Putin’s illusions In addition to reclaiming a former part of the Soviet Union, it has been argued that Putin is trying to revive Russia’s imperial glory when Mariupol was part of an 18th-century Black Sea region known as Novorossiya, or New Russia.  The term has been used in Kremlin propaganda in the past to denote areas with large Russian-speaking populations in southeastern Ukraine.
“Putin firmly believes that Russian-speakers in eastern Ukraine are loyal to Russia,” Arel said.  “In practice, it is not.”
Many Azov fighters, for example, speak Russian as their first language.
“There is a kind of mythology that Putin is pushing, that Ukraine is an artificial construction of the state, that Ukrainian nationality is a myth created by the West, and therefore, if you speak Russian, you are Russian,” Brown said.  “Which is not exactly right, because we can see that in so many places in Ukraine now, where the majority of people can speak Russian, they do not consider themselves Russian.”
Instead of greeting Russian soldiers with open arms, many Russian-speaking Ukrainians resisted and protested the unprovoked invasion.  Sysn says this could lead to Putin escalating attacks on civilians.
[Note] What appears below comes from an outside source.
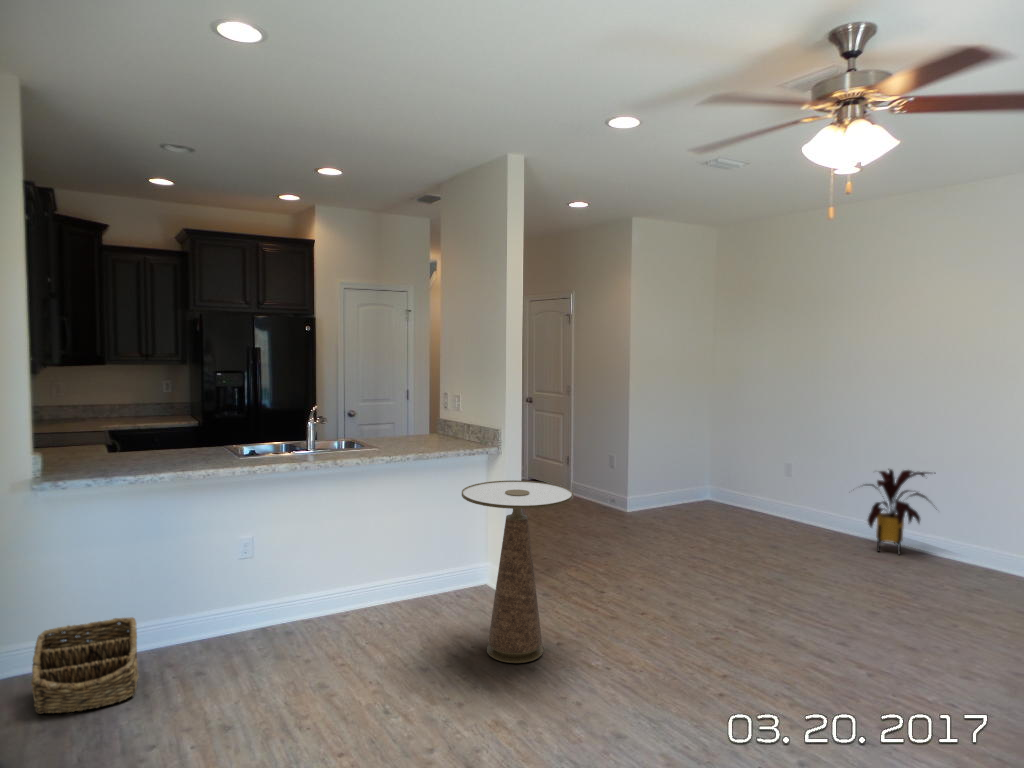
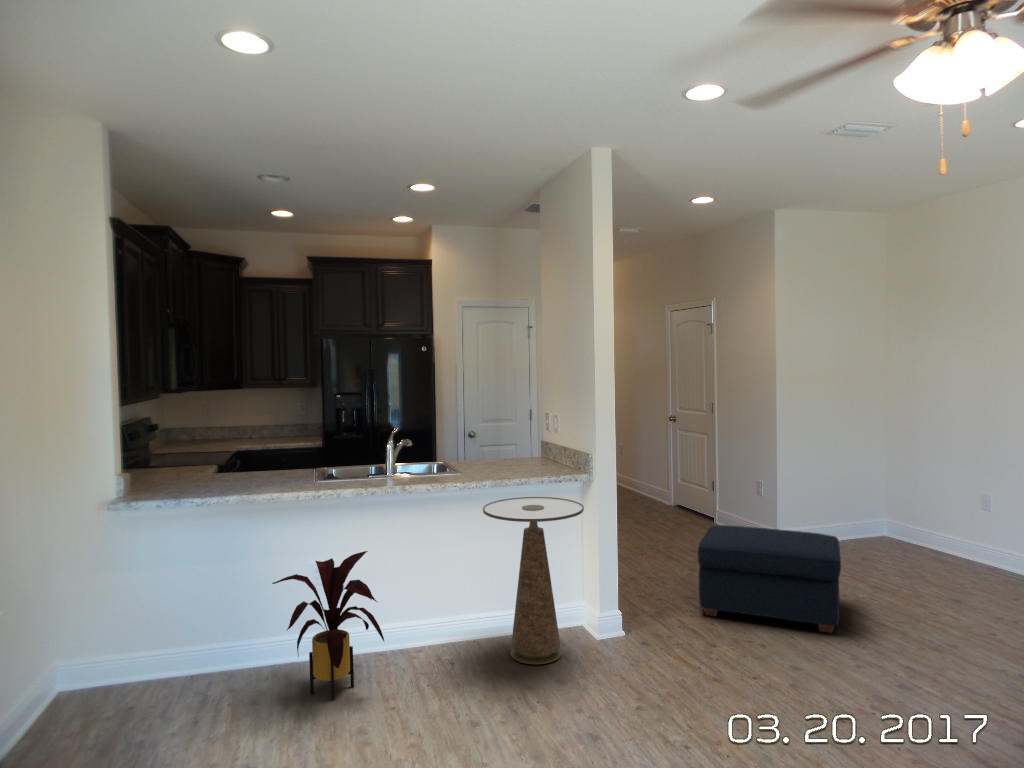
house plant: present [866,469,928,554] -> present [272,551,384,700]
ottoman: none [688,514,839,629] -> present [698,525,841,633]
basket: present [31,617,139,714] -> none [107,623,202,708]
“Putin obviously did not study Irish history and through which he could have discovered that not all English speakers are pro-British,” Sisin said.  “Now it has alienated the Russian-speaking people of Ukraine and I am afraid it has decided to decimate the population of Ukraine, partly leading so many as refugees and destroying the Ukrainian economy.”
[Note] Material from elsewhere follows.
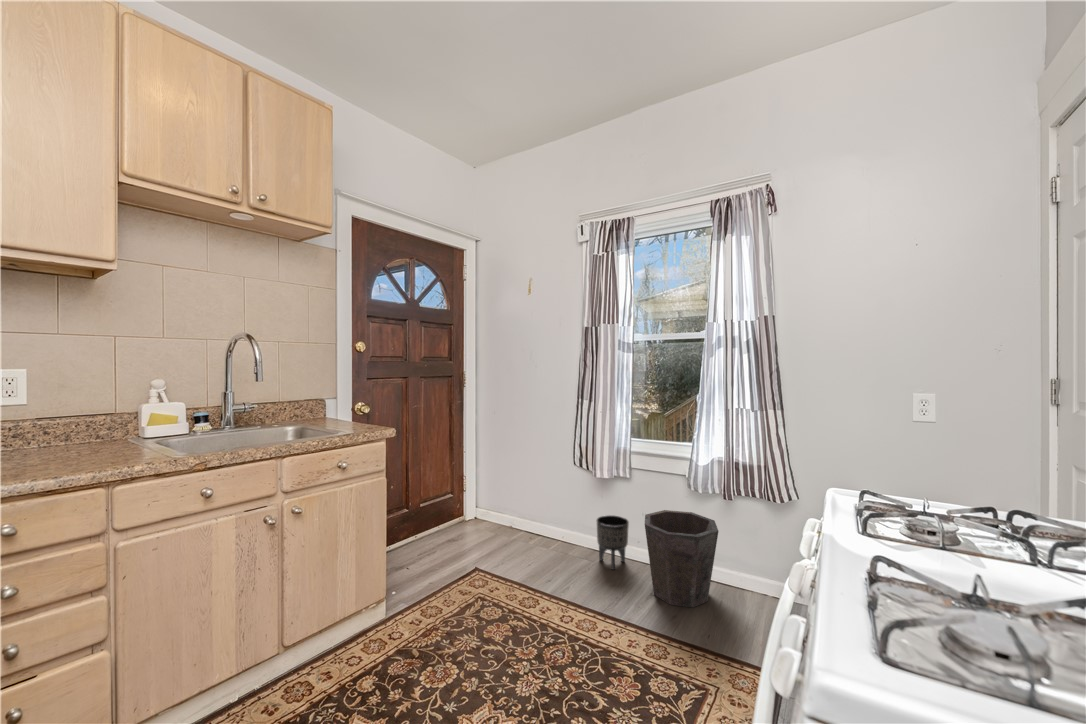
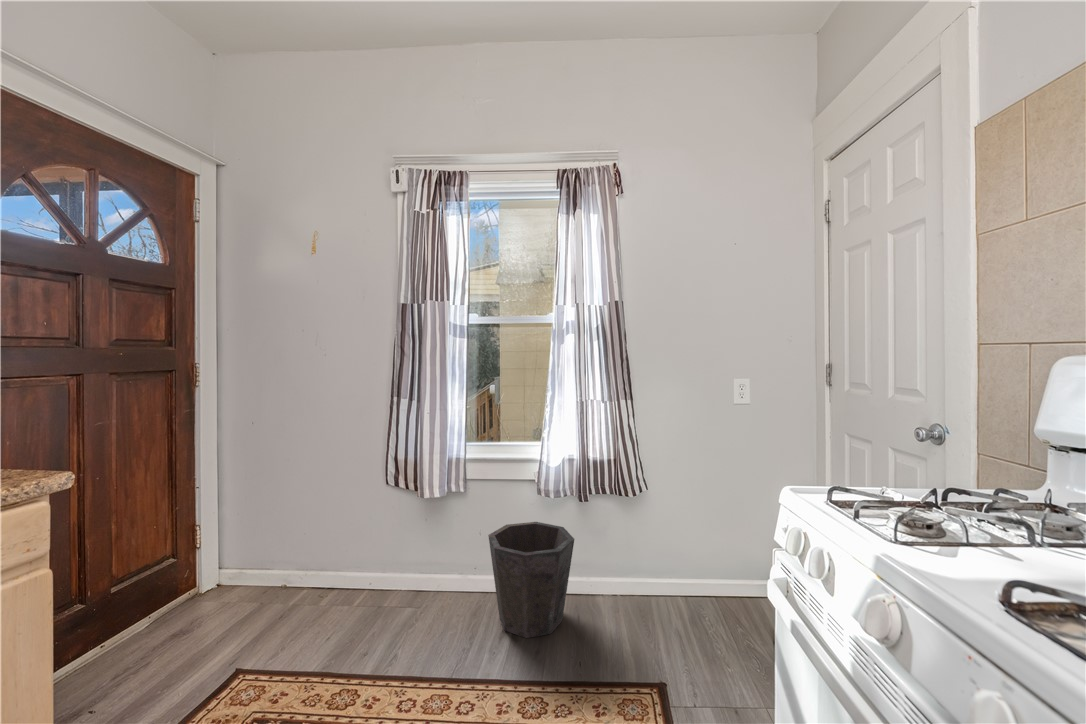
planter: present [597,515,629,570] -> none [421,541,462,612]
AN ECONOMIC MONEY The port of Mariupol is the largest in the Sea of ​​Azov and the city is home to an economically important iron and steel industry.  Maritime traffic to and from Mariupol had already been reduced due to restrictions imposed when Russia built a bridge from its mainland to annexed Crimea, restricting access between the Azov and Black Seas and beyond.  If Russia occupied Mariupol, the entire Azov Sea would be firmly under its control.  But with so much of the city now leveled by Russian ammunition, it looks like the financial blow has already been paid.
“An occupied Mariupol will be subject to sanctions and Russia does not need its steel,” Arel said.  “The city has been destroyed in any case.”
ETHON AND MARIUPOL When Ukraine occupied Mariupol after such a long and brutal siege, Braun says it would be an incredible morale booster for Ukrainians and a huge setback for Russia.  On the contrary, a Russian victory would make Mariupol one of the largest cities in the month-long war.
“From the Ukrainian point of view, they can think of it as their own kind of Stalingrad, where they resist, where they turn it, where they do not let it fall and it becomes a kind of hero city,” he said.  .  “If they manage to survive against all odds, then here they could see it as a kind of turning point.”